21. Merge Two Sorted Lists

Question

You are given the heads of two sorted linked lists list1 and list2.

Merge the two lists in a one sorted list. The list should be made by splicing together the nodes of the first two lists.

Return the head of the merged linked list.

Example 1:

Input: list1 = [1,2,4], list2 = [1,3,4]
Output: [1,1,2,3,4,4]

Example 2:

Input: list1 = [], list2 = []
Output: []

Example 3:

Input: list1 = [], list2 = [0]
Output: [0]

Constraints:

- The number of nodes in both lists is in the range [0, 50].
- -100 <= Node.val <= 100
- Both list1 and list2 are sorted in non-decreasing order.

---

Approach

1. If both Lists are empty, return empty.
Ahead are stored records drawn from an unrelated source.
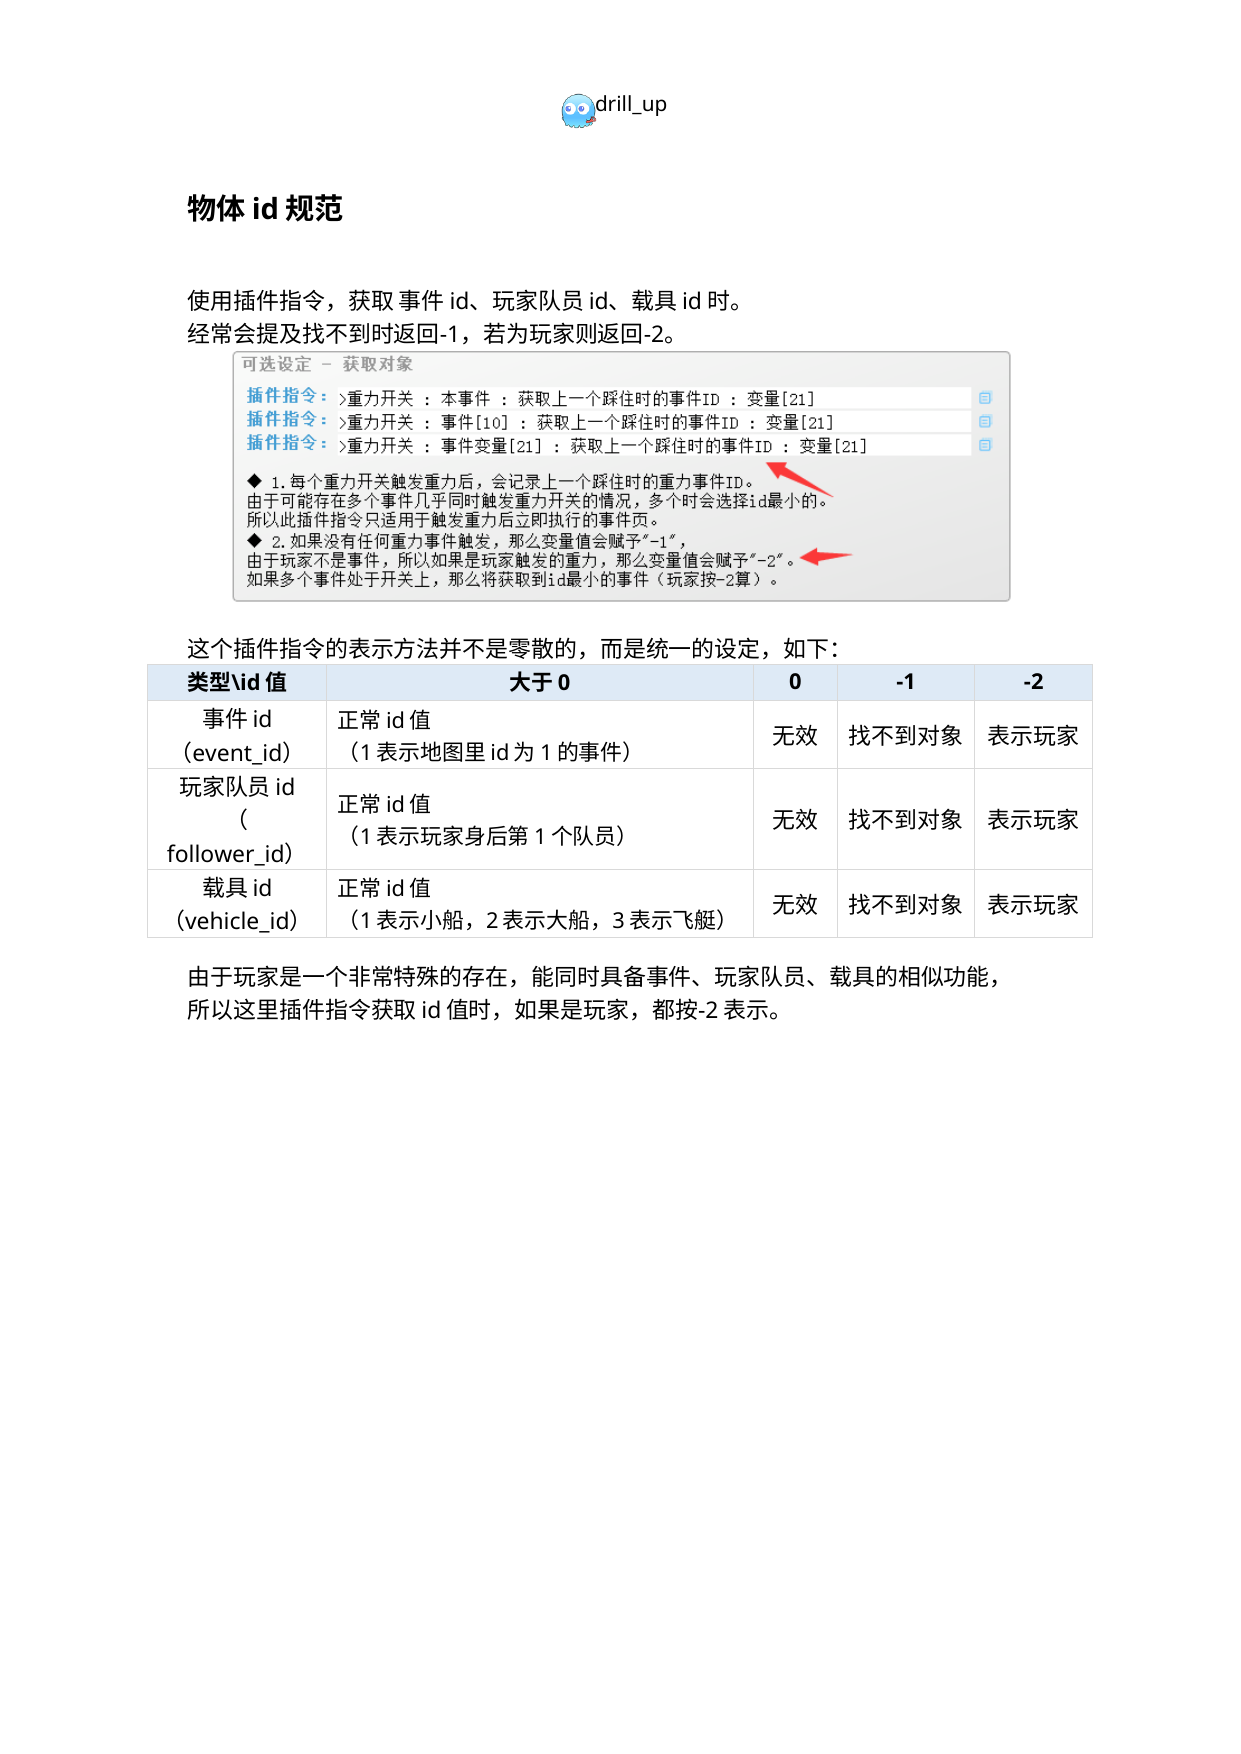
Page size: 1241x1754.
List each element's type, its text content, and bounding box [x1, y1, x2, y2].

table_cell 表示玩家 [975, 870, 1092, 937]
table_cell 正常id值 （1表示地图里id为1的事件） [327, 701, 753, 768]
text 所以这里插件指令获取id值时，如果是玩家，都按-2表示。 [187, 992, 1053, 1025]
table_cell 表示玩家 [975, 769, 1092, 869]
table_cell 无效 [754, 870, 837, 937]
table_cell 载具id （vehicle_id） [148, 870, 326, 937]
table_cell 找不到对象 [838, 769, 974, 869]
table_cell 表示玩家 [975, 701, 1092, 768]
table_header 类型\id值 [148, 665, 326, 700]
subtitle 物体id规范 [187, 174, 1053, 239]
table_cell 找不到对象 [838, 870, 974, 937]
text 这个插件指令的表示方法并不是零散的，而是统一的设定，如下： [187, 630, 1053, 664]
text 使用插件指令，获取 事件id、玩家队员id、载具id 时。 [187, 283, 1053, 316]
table_cell 事件id （event_id） [148, 701, 326, 768]
text 经常会提及找不到时返回-1，若为玩家则返回-2。 [187, 316, 1053, 349]
table_cell 无效 [754, 701, 837, 768]
table_cell 找不到对象 [838, 701, 974, 768]
text 由于玩家是一个非常特殊的存在，能同时具备事件、玩家队员、载具的相似功能， [187, 958, 1053, 992]
table_header -2 [975, 665, 1092, 700]
table_header 0 [754, 665, 837, 700]
table_cell 正常id值 （1表示小船，2表示大船，3表示飞艇） [327, 870, 753, 937]
picture [226, 349, 1014, 605]
table_cell 正常id值 （1表示玩家身后第1个队员） [327, 769, 753, 869]
table_header -1 [838, 665, 974, 700]
table_header 大于0 [327, 665, 753, 700]
picture [556, 88, 597, 130]
table_cell 无效 [754, 769, 837, 869]
table_cell 玩家队员id （follower_id） [148, 769, 326, 869]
If any of them are empty, return the non empty one.
2. Create a new List node head (to return later) and a copy curr.
3. Traverse the linked list until the end of either list, compare the value of list1 and list2, then link the smaller node to curr.
4. Move to the next node if the element from that list is used.
5. We might still have some leftovers nodes since we exited step 3 when either one of it runs out.
6. It is not necessary to traverse anymore, simply link the whole remaining list behind curr.

Solution

//Definition for singly-linked list.
type ListNode struct {
    Val int
    Next *ListNode
}

func mergeTwoLists(list1 *ListNode, list2 *ListNode) *ListNode {
    if list1 == nil && list2 == nil{
        return nil;
    } else if list1 == nil{
        return list2
    }else if list2 == nil{
        return list1;
    }
    
    head := &ListNode{0,nil}
    curr := head
    
    for {
        if (list1 == nil || list2 == nil){
            break
        }
        
        if list1.Val < list2.Val{
            curr.Next = list1
            list1 = list1.Next
        }else{
            curr.Next = list2
            list2 = list2.Next
        }
        curr = curr.Next
    }
    
    if(list1 != nil){
        curr.Next = list1
    }else{
        curr.Next = list2
    }
    return head.Next;
}